Max WillensCorrespondent IMay 7, 2009

MINNEAPOLIS - NOVEMBER 17:  Tight end Travis Beckum #9 of the Wisconsin Badgers breaks the tackle of Dominique Barber #23 of the Minnesota Golden Gophers for a touchdown in the fourth quarter at the Hubert H. Humphrey Metrodome November 17, 2007 in Minneapolis, Minnesota. Wisconsin defeated Minnesota 41-34.  (Photo by Jeff Gross/Getty Images)

About five seconds after time expired in the New York Giants frustrating, almost confounding loss to the Philadelphia Eagles in the divisional round of the 2008 playoffs, a consensus had formed among Giants' fans:

We gotta replace Plax.


Deprived of Burress's 6'5" frame, long arms, and deadly speed, a team that had looked pretty much unbeatable through the first two thirds of the regular season had been cut down to size. The Giants' vaunted running attack was slowed by the eight and nine man fronts it faced without Burress, and his absence significantly hurt the Giants' short-term chances to win another Super Bowl.

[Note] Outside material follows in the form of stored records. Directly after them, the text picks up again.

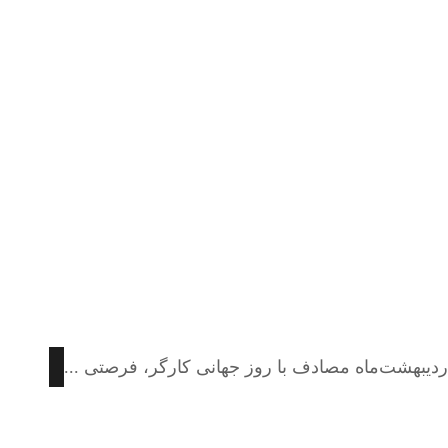
ردیبهشت‌ماه مصادف با روز جهانی کارگر، فرصتی ...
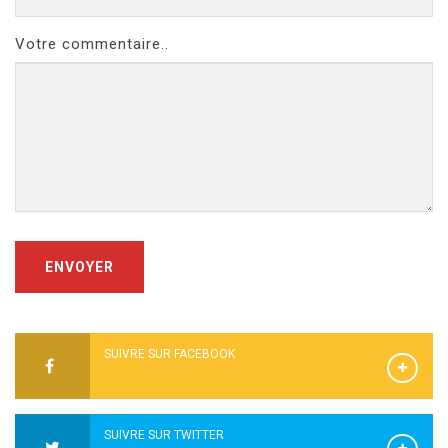
Votre commentaire..
ENVOYER
SUIVRE SUR FACEBOOK
SUIVRE SUR TWITTER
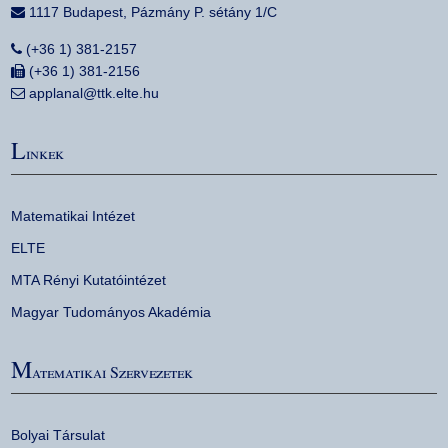
1117 Budapest, Pázmány P. sétány 1/C
(+36 1) 381-2157
(+36 1) 381-2156
applanal@ttk.elte.hu
L
inkek
Matematikai Intézet
ELTE
MTA Rényi Kutatóintézet
Magyar Tudományos Akadémia
M
atematikai Szervezetek
Bolyai Társulat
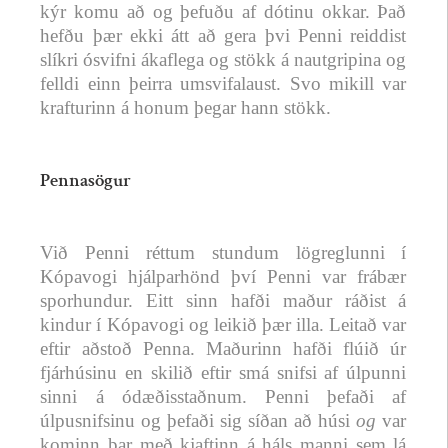
kýr komu að og þefuðu af dótinu okkar. Það
hefðu þær ekki átt að gera þvi Penni reiddist
slíkri ósvifni ákaflega og stökk á nautgripina og
felldi einn þeirra umsvifalaust. Svo mikill var
krafturinn á honum þegar hann stökk.
Pennasögur
Við Penni réttum stundum lögreglunni í
Kópavogi hjálparhönd því Penni var frábær
sporhundur. Eitt sinn hafði maður ráðist á
kindur í Kópavogi og leikið þær illa. Leitað var
eftir aðstoð Penna. Maðurinn hafði flúið úr
fjárhúsinu en skilið eftir smá snifsi af úlpunni
sinni á ódæðisstaðnum. Penni þefaði af
úlpusnifsinu og þefaði sig síðan að húsi
og
var
kominn þar með kjaftinn á háls manni sem lá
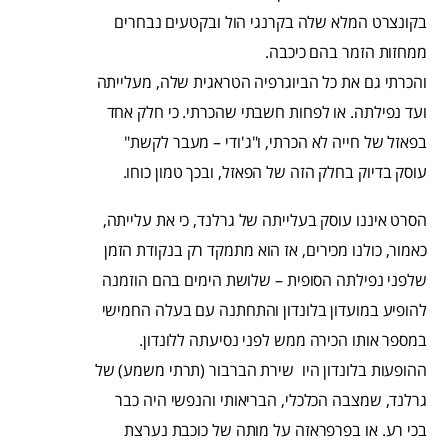
בקונצרט המלא שלה בקרנגי הול ובקטעים נבחרים
ממחזות הזמר בהם כיכבה.
והכרתי גם את כל הביוגרפיה הטראגית שלה, מעלייתה
ועד נפילתה. או לפחות חשבתי שהכרתי. כי חלק אחד
בפאזל של חייה לא הכרתי, ו"ג'ודי – מעבר לקשת"
עוסק בדיוק בחלק הזה של הפאזל, ובכך טמון כוחו.
הסרט איננו עוסק בעלייתה של גרלנד, כי את עלייתה,
כאמור, כולנו מכירים, אז הוא מתמקד רק בנקודת הזמן
שלפני נפילתה הסופית – שלושת הימים בהם הוזמנה
להופיע במועדון בלונדון והתחתנה עם בעלה החמישי
במספר אותו הכירה ממש לפני נסיעתה ללונדון.
ההופעות בלונדון היו שירת הברבור (תרתי משמע) של
גרלנד, שמצבה הכלכלי, הבריאותי והנפשי היה כבר
בכי רע. או בפרפראזה על מותה של כוכבת נערצת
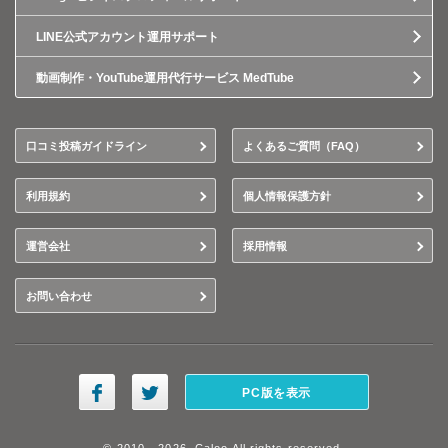
LINE公式アカウント運用サポート
動画制作・YouTube運用代行サービス MedTube
口コミ投稿ガイドライン
よくあるご質問（FAQ）
利用規約
個人情報保護方針
運営会社
採用情報
お問い合わせ
PC版を表示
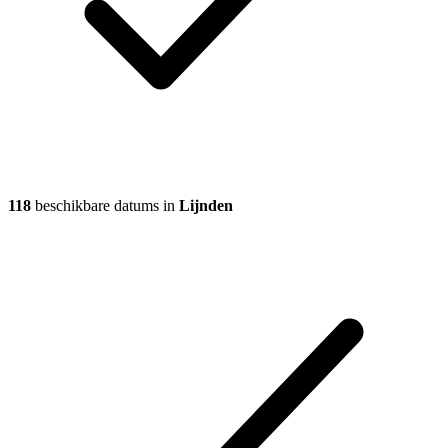
118
beschikbare datums in
Lijnden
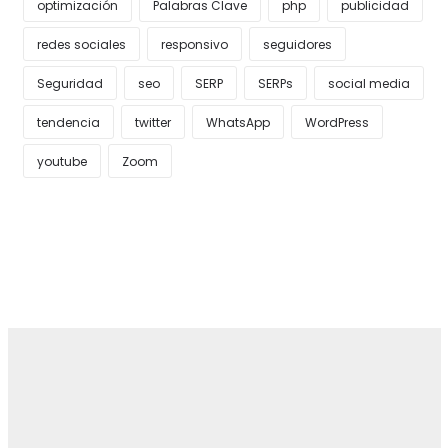
optimización
Palabras Clave
php
publicidad
redes sociales
responsivo
seguidores
Seguridad
seo
SERP
SERPs
social media
tendencia
twitter
WhatsApp
WordPress
youtube
Zoom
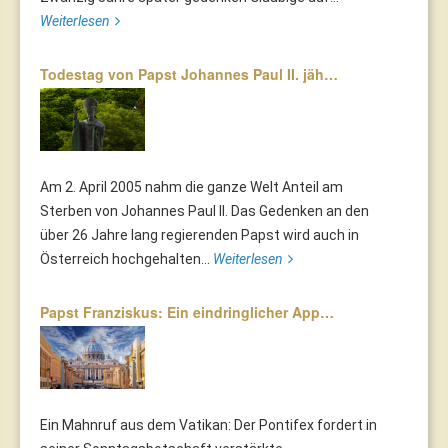
Weiterlesen
Todestag von Papst Johannes Paul II. jäh…
Am 2. April 2005 nahm die ganze Welt Anteil am
Sterben von Johannes Paul II. Das Gedenken an den
über 26 Jahre lang regierenden Papst wird auch in
Österreich hochgehalten...
Weiterlesen
Papst Franziskus: Ein eindringlicher App…
Ein Mahnruf aus dem Vatikan: Der Pontifex fordert in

Fast forward to draft day, when most Giants fans expected Jerry Reese to swing a deal for Browns' receiver Braylon Edwards. There were rumors that the Browns' asking price was right, and despite reports that the team was smitten with UNC's Hakeem Nicks, most fans expected an announcement that would see the Giants' offense stretching the field again.

Instead, in the bottom of the third round, Reese seized an opportunity to tear the field open by selecting Wisconsin tight end Travis Beckum.

Before he broke his leg during his senior year, Beckum was rocketing up draft boards as a future H-back. Beckum's unique combination of speed, height, and athleticism created match-up nightmares for defensive coordinators, and at 6'4," 235 pounds, he will continue to do the same in the NFL.

Put him in the slot, and he'll out jump or out muscle any defensive back. Put him on the line of scrimmage, and linebackers won't be able to keep up with him. Teams won't be able to stuff the box when Beckum is on the field, and whether it's first and 10 or third and short, he'll give Giants' running backs the breathing room that helped them become the best rushing team in football last season.

Beckum's got a lot to learn about blocking, but tight ends coach Mike Pope will see that he gets it. Pope turned formerly one-dimensional tight ends Jeremy Shockey and Kevin Boss into exceptional blockers, and Beckum can only get better; a top 100 recruit coming out of high school, and Beckum originally came to Wisconsin to play linebacker.

Plenty of Giants' fans are still fretting about their team's lack of a big-time threat at receiver. But once they see Brandon Jacobs, Ahmad Bradshaw, and Danny Ware plowing through opposing defenses again, they'll forget all about how they thought Plaxico Burress had shot their team's title hopes.